(Machine-readable electronics designs)
==================================================

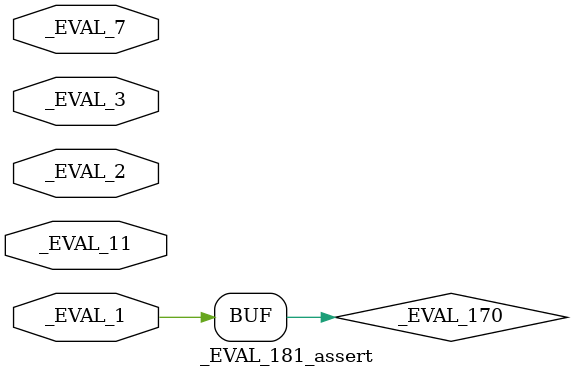
<source format=sv>
module _EVAL_181_assert(
  input   _EVAL_1,
  input   _EVAL_2,
  input   _EVAL_3,
  input   _EVAL_7,
  input   _EVAL_11
);
  wire  _EVAL_29;
  wire  _EVAL_51;
  wire  _EVAL_83;
  wire  _EVAL_89;
  wire  _EVAL_94;
  wire  _EVAL_113;
  wire  _EVAL_118;
  wire  _EVAL_170;
  wire  _EVAL_173;
  wire  _EVAL_178;
  wire  _EVAL_186;
  wire  _EVAL_194;
  assign _EVAL_186 = ~_EVAL_194;
  assign _EVAL_89 = _EVAL_94 & _EVAL_113;
  assign _EVAL_173 = ~_EVAL_170;
  assign _EVAL_51 = _EVAL_11 & _EVAL_7;
  assign _EVAL_113 = ~_EVAL_83;
  assign _EVAL_170 = _EVAL_1;
  assign _EVAL_83 = _EVAL_2 & _EVAL_7;
  assign _EVAL_178 = ~_EVAL_29;
  assign _EVAL_194 = _EVAL_11 & _EVAL_2;
  assign _EVAL_94 = _EVAL_186 & _EVAL_118;
  assign _EVAL_118 = ~_EVAL_51;
  assign _EVAL_29 = _EVAL_89 | _EVAL_170;
  always @(posedge _EVAL_3) begin
    `ifndef SYNTHESIS
    `ifdef STOP_COND
      if (`STOP_COND) begin
    `endif
        if (_EVAL_178) begin
          $fatal;
        end
    `ifdef STOP_COND
      end
    `endif
    `endif // SYNTHESIS
    `ifndef SYNTHESIS
    `ifdef PRINTF_COND
      if (`PRINTF_COND) begin
    `endif
        if (_EVAL_11 & _EVAL_173) begin
          $fwrite(32'h80000002,"Obfuscated Simulation Output(1646262a)\n");
        end
    `ifdef PRINTF_COND
      end
    `endif
    `endif // SYNTHESIS
    `ifndef SYNTHESIS
    `ifdef PRINTF_COND
      if (`PRINTF_COND) begin
    `endif
        if (_EVAL_11 & _EVAL_173) begin
          $fwrite(32'h80000002,"Obfuscated Simulation Output(b78a2954)\n");
        end
    `ifdef PRINTF_COND
      end
    `endif
    `endif // SYNTHESIS
    `ifndef SYNTHESIS
    `ifdef PRINTF_COND
      if (`PRINTF_COND) begin
    `endif
        if (_EVAL_178) begin
          $fwrite(32'h80000002,"Obfuscated Simulation Output(66ca24a7)\n");
        end
    `ifdef PRINTF_COND
      end
    `endif
    `endif // SYNTHESIS
  end

endmodule

</source>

==================================================

Output the records above character for character, but leave each image out.

<source format=sv>
module _EVAL_181_assert(
  input   _EVAL_1,
  input   _EVAL_2,
  input   _EVAL_3,
  input   _EVAL_7,
  input   _EVAL_11
);
  wire  _EVAL_29;
  wire  _EVAL_51;
  wire  _EVAL_83;
  wire  _EVAL_89;
  wire  _EVAL_94;
  wire  _EVAL_113;
  wire  _EVAL_118;
  wire  _EVAL_170;
  wire  _EVAL_173;
  wire  _EVAL_178;
  wire  _EVAL_186;
  wire  _EVAL_194;
  assign _EVAL_186 = ~_EVAL_194;
  assign _EVAL_89 = _EVAL_94 & _EVAL_113;
  assign _EVAL_173 = ~_EVAL_170;
  assign _EVAL_51 = _EVAL_11 & _EVAL_7;
  assign _EVAL_113 = ~_EVAL_83;
  assign _EVAL_170 = _EVAL_1;
  assign _EVAL_83 = _EVAL_2 & _EVAL_7;
  assign _EVAL_178 = ~_EVAL_29;
  assign _EVAL_194 = _EVAL_11 & _EVAL_2;
  assign _EVAL_94 = _EVAL_186 & _EVAL_118;
  assign _EVAL_118 = ~_EVAL_51;
  assign _EVAL_29 = _EVAL_89 | _EVAL_170;
  always @(posedge _EVAL_3) begin
    `ifndef SYNTHESIS
    `ifdef STOP_COND
      if (`STOP_COND) begin
    `endif
        if (_EVAL_178) begin
          $fatal;
        end
    `ifdef STOP_COND
      end
    `endif
    `endif // SYNTHESIS
    `ifndef SYNTHESIS
    `ifdef PRINTF_COND
      if (`PRINTF_COND) begin
    `endif
        if (_EVAL_11 & _EVAL_173) begin
          $fwrite(32'h80000002,"Obfuscated Simulation Output(1646262a)\n");
        end
    `ifdef PRINTF_COND
      end
    `endif
    `endif // SYNTHESIS
    `ifndef SYNTHESIS
    `ifdef PRINTF_COND
      if (`PRINTF_COND) begin
    `endif
        if (_EVAL_11 & _EVAL_173) begin
          $fwrite(32'h80000002,"Obfuscated Simulation Output(b78a2954)\n");
        end
    `ifdef PRINTF_COND
      end
    `endif
    `endif // SYNTHESIS
    `ifndef SYNTHESIS
    `ifdef PRINTF_COND
      if (`PRINTF_COND) begin
    `endif
        if (_EVAL_178) begin
          $fwrite(32'h80000002,"Obfuscated Simulation Output(66ca24a7)\n");
        end
    `ifdef PRINTF_COND
      end
    `endif
    `endif // SYNTHESIS
  end

endmodule

</source>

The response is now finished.